O calendário marca, na roda do ano, as épocas próprias para as diferentes festas. Cumprindo o estabelecido, foi a vez do Carnaval, ou Entrudo, festa móvel que, neste ano, «caiu» em Março. Em rigor, o Carnaval não se reduz a um dia especial; é, antes, uma época, relativamente alargada, que se estende desde o dia de S. Vicente – 22 de Janeiro – até Terça-feira Gorda, o último dos três dias «gordos» que incluem a segunda-feira e o domingo anteriores.
As origens do Carnaval são remotas e, como quase sempre acontece com as tradições que perduram, assentam em crenças religiosas que, de uma forma ou de outra, se relacionam com os ciclos da Natureza.
Os romanos, herdeiros e divulgadores de muitos cultos religiosos, que assimilaram com a mesma avidez com que submeteram, militarmente, os mais diversos povos, reabilitaram o arcaico deus grego Cronos – o Tempo – sob a denominação de Saturno. Cronos detinha a foice mágica que cortava o tempo velho (o inverno) para permitir a entrada do tempo novo – a primavera. Nos territórios do império romano, o culto de Saturno (Cronos) foi amplamente difundido. No inverno, entre os finais de Dezembro e Fevereiro, nos bosques, realizavam-se festas noturnas – as saturnálias – em que, ao redor de fogueiras, homens e mulheres se entregavam a danças rituais, vestidos de branco, roupagem da deusa egípcia Hathor, deusa lunar, interveniente na passagem das almas da vida terrena para vida eterna, também ela adotada pelos romanos, e com lugar no panteão. Estas festas, transversais a todas as classes, incluíam o consumo excessivo de comidas e bebidas, o que levava a uma desmesura nos costumes que não era tolerada em qualquer outra época do ano. À ideia de renovação andavam associadas lendas e superstições: era necessário deitar fora o que era velho e receber, de Saturno, aquilo que era novo, o vigor que só os deuses podiam transmitir aos homens. Imbuídos do novo, os povos participavam da energia cósmica que era patente no despontar das árvores e no desabrochar das primeiras flores. Em linguagem coloquial dos nossos dias, diríamos que os povos «carregavam baterias».
Com o estabelecimento do cristianismo, no século IV, a Igreja procurou que as celebrações das saturnálias se conformassem, tanto quanto possível, com os preceitos doutrinais. Nos diferentes estados que se formaram após a queda do império romano, as festas foram ficando confinadas a um período de tempo mais restrito, mudando-se o seu nome para «Carnaval», e foram sujeitas a leis que visavam moderar o desregramento e a violência.
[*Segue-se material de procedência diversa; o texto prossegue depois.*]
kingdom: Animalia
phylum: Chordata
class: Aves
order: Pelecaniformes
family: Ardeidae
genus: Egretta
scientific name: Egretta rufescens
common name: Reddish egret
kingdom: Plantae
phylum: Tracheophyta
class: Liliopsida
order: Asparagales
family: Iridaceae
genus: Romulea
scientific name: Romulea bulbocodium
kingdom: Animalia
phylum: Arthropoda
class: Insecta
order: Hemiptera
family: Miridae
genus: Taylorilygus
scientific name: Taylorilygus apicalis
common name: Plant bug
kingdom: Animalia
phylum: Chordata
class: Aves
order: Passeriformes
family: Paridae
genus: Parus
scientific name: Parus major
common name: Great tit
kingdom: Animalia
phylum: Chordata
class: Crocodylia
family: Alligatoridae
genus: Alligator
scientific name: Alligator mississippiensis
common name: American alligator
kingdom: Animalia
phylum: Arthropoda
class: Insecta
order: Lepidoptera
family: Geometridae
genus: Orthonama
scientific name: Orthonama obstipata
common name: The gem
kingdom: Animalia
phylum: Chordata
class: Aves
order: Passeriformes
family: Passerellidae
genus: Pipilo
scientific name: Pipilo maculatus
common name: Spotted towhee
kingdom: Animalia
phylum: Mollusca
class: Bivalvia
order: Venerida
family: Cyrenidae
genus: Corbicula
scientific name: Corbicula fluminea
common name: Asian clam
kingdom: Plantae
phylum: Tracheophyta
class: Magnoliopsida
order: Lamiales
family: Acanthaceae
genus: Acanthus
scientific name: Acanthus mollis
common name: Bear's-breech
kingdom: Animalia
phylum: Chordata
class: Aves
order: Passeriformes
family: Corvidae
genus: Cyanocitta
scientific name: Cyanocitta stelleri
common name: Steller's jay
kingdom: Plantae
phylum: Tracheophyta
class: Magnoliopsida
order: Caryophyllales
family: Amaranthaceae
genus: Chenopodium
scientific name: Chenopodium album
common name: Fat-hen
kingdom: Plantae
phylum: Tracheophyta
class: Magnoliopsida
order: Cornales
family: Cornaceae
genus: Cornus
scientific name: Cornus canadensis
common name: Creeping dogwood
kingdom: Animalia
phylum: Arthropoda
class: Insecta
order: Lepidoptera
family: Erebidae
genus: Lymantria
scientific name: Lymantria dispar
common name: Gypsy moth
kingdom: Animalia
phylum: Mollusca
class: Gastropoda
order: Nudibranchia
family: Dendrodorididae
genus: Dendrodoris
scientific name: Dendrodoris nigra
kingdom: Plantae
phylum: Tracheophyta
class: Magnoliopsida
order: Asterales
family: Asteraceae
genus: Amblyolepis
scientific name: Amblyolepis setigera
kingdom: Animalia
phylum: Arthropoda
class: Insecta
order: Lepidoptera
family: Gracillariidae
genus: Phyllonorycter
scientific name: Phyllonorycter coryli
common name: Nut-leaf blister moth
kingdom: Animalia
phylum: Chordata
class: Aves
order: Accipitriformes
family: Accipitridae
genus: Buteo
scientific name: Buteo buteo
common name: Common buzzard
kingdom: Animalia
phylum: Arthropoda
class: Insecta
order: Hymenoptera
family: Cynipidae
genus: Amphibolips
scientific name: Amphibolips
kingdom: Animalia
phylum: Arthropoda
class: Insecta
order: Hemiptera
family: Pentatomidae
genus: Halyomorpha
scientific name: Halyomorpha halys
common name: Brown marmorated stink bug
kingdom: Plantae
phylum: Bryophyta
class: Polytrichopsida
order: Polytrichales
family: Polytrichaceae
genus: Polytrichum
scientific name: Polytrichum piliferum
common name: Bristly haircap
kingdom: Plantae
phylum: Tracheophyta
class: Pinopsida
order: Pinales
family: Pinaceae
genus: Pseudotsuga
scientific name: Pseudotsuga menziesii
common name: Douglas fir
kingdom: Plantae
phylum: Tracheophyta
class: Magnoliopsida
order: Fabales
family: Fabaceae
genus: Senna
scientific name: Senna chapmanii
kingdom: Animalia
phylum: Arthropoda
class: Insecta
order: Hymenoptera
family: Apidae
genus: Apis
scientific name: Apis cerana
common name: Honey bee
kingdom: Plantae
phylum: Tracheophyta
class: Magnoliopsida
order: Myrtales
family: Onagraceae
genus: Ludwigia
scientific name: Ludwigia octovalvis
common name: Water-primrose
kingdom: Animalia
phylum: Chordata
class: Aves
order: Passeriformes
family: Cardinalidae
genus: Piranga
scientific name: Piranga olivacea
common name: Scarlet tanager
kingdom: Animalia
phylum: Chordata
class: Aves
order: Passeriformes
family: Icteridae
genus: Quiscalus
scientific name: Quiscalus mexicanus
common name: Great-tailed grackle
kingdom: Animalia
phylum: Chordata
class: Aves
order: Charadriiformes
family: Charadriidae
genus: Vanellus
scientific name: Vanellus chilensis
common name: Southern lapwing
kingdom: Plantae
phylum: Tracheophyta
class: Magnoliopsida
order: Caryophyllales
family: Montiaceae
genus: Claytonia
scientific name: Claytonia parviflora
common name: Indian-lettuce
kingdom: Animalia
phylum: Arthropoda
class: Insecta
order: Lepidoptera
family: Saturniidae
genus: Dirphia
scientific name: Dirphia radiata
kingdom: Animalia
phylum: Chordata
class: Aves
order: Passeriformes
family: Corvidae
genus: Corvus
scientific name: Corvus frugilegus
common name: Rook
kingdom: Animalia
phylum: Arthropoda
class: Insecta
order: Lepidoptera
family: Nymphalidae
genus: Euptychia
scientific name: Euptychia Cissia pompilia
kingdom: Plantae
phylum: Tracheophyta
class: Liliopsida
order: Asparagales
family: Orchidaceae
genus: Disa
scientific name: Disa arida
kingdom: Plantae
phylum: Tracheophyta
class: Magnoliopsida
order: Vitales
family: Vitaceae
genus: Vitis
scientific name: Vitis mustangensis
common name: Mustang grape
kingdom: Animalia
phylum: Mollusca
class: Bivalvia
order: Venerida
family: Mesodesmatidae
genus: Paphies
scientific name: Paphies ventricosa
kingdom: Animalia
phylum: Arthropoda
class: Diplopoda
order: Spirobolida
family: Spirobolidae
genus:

No período do Renascimento, em Itália, o Carnaval era pretexto para festas sumptuosas. Os grandes senhores, servidos por artistas talentosos, disputavam a glória de serem recordados por promoverem os divertimentos mais criativos. A coberto das máscaras, recuperadas do antigo teatro grego, e das pequenas mascarilhas, mais cómodas de usar, os foliões noturnos davam livre curso aos seus intentos. Durante o dia, realizavam-se desfiles subordinados a um tema, como acontece, presentemente, no Carnaval do Rio de Janeiro, o mais popular à escala mundial graças aos meios de comunicação global.
Carnaval é uma palavra francesa usada em quase todas as línguas e derivada de «carnelavare» que, no dialecto da Toscânia ( norte de Itália) significa «levar» ou «retirar» a carne. Como se entende, a palavra indica a chegada da Quaresma e a consequente obrigação do jejum. O termo «Entrudo», só usado na Península Ibérica», advém diretamente do latim «introitu» que significa «entrada», a entrada da Quaresma, período de purificação que se inicia na quarta-feira de cinzas.
Em Portugal, uma disposição régia de 1542, determinava que não se realizassem os trabalhos da chancelaria até quinta-feira, o que indica que, depois dos folguedos, a quarta-feira de cinzas era dia assinalado, não sabemos se por ser o primeiro da Quaresma se por ser necessário descansar.
A tradição de um Carnaval agressivo, que não poupava ninguém, foi-se diluindo com o passar dos tempos, mercê, também, de leis, como a de 1817, que proibia as brutalidades da quadra.
O Carnaval continua vivo, por esse mundo fora. Brincar faz bem ao corpo e à mente, com conta, peso e medida, como é uso dizer-se, ou não vivêssemos numa sociedade organizada, pronta para punir todos os carnavais excessivos e, por maioria de razão, todos os carnavais fora de época.
Maria Amélia de Vasconcelos
Texto publicado no Boletim Informativo da S. C. da M. do Cartaxo.